Today we have to open my 2010 blog time capsule. If you remember, last March I promised to prove I wasn't psychic by making some random predictions and then waiting one year to see if they came true.
Let's see how I did:
1. A major publisher will move a big chunk of their titles into print-on-demand to test the waters, and in the process suspend author advances in favor of quarterly royalty payments.
(To my knowledge) Didn't happen. Publishers are trying to grab more rights though, so if you do not have an agent be sure and read every single word of any contract before you sign it.
2. Enhanced content will be the next big author promo trend.
Nope, although if the publishers testing the water verify that it will sell more books at a higher sticker price, it still might happen.
3. The Author's Guild will make so many more concessions to Google they will be sued by their own membership.
Not that I've heard. The good news is that in spite of The Authors Guild sucking up to Google, wiser minds have (at least for now) shut down this idiot settlement.
4. The e-book market will hit a plateau as the novelty of e-readers wears off and people decide books are not as entertaining as TV, video games or DVDs, which they will be able to play on a new type of crossover e-reader manufactured in the far east that is intended for use with animated anime (aka comic books that can be set to be read or be played like a cartoon.)
Nope.
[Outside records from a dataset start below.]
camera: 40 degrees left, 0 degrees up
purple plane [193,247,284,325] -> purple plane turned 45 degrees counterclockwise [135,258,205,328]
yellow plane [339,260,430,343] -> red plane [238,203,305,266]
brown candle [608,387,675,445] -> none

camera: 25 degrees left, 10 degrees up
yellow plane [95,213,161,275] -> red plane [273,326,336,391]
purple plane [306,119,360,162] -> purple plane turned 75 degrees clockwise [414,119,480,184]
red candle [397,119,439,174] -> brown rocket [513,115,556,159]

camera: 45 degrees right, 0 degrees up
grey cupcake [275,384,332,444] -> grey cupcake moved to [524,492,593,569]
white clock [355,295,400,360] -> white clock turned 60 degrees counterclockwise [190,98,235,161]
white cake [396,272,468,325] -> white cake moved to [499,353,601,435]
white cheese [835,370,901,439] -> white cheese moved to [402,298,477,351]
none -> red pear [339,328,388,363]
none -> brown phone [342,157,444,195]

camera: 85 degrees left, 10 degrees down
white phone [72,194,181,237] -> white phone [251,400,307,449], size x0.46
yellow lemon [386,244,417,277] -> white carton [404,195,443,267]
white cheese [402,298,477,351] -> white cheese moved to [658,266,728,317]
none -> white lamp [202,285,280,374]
While I was at MegaCon I did talk to several anime artists, who say the idea I described is not yet a reality (although some of them were quite intrigued by the concept.) Kodansha seems to be heading in that direction, too. As for the expected plateau, also a no. Everyone is still in love with e-books and e-readers, and now every day we hear about yet another author turning down deals, firing their agents and rushing to self-publish for profit. Well, not me, but if I jump off a cliff, doesn't mean everyone else has to.
5. The next big new genre trend will arrive by the explosion via an unknown author whose debut goes platinum, and will be a combo of alternate history with a kind of mashup between urban fantasy and steampunk.
I've got three strikes on this one: Since author Gail Carriger debuted in 2009 I can't count her; to date no other debut author has made the impact or sales that she did; and finally the consensus among my editors pals, as well as feedback I've been getting is that traditional publishers are not convinced of steampunk's viability as a trend.
There you go. I think this proves once and (hopefully) for all that I am not a psychic.